- Opening Delimiter -
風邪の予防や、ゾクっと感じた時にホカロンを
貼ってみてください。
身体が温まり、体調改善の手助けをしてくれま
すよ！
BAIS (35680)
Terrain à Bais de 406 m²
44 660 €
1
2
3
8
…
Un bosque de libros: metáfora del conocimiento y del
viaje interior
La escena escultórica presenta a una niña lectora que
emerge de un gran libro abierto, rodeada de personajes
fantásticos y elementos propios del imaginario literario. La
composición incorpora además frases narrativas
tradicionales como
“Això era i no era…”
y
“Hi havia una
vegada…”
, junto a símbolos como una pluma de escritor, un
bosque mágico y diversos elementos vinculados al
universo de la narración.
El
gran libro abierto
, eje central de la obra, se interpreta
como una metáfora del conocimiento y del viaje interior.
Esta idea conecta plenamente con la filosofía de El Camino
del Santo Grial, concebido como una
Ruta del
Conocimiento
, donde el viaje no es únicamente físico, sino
- Closing Delimiter -
- Opening Delimiter -
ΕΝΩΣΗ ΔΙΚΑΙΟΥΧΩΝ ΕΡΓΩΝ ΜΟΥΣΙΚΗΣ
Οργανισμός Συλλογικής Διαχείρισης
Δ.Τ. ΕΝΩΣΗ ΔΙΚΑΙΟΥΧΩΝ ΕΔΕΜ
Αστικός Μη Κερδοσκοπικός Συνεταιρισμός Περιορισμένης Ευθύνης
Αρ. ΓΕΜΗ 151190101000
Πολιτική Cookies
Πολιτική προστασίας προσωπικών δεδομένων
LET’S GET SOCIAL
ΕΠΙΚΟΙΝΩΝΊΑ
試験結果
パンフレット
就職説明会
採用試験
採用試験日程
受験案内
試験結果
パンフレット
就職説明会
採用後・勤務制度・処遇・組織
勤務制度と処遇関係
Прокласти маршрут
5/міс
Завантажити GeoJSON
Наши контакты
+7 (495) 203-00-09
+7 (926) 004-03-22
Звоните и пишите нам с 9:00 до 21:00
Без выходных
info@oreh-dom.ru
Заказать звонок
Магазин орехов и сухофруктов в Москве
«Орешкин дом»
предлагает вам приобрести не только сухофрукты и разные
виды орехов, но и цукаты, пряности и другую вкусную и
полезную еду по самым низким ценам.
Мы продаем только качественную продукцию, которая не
- Closing Delimiter -
- [The task] Substitute "joven" for "niña" in the stretch of data from the line containing "風邪の予防や、ゾクっと感じた時にホカロンを" through the line containing "bosque mágico y". Return only those lines, with everything else left unchanged.

- [Your response]
風邪の予防や、ゾクっと感じた時にホカロンを
貼ってみてください。
身体が温まり、体調改善の手助けをしてくれま
すよ！
BAIS (35680)
Terrain à Bais de 406 m²
44 660 €
1
2
3
8
…
Un bosque de libros: metáfora del conocimiento y del
viaje interior
La escena escultórica presenta a una joven lectora que
emerge de un gran libro abierto, rodeada de personajes
fantásticos y elementos propios del imaginario literario. La
composición incorpora además frases narrativas
tradicionales como
“Això era i no era…”
y
“Hi havia una
vegada…”
, junto a símbolos como una pluma de escritor, un
bosque mágico y diversos elementos vinculados al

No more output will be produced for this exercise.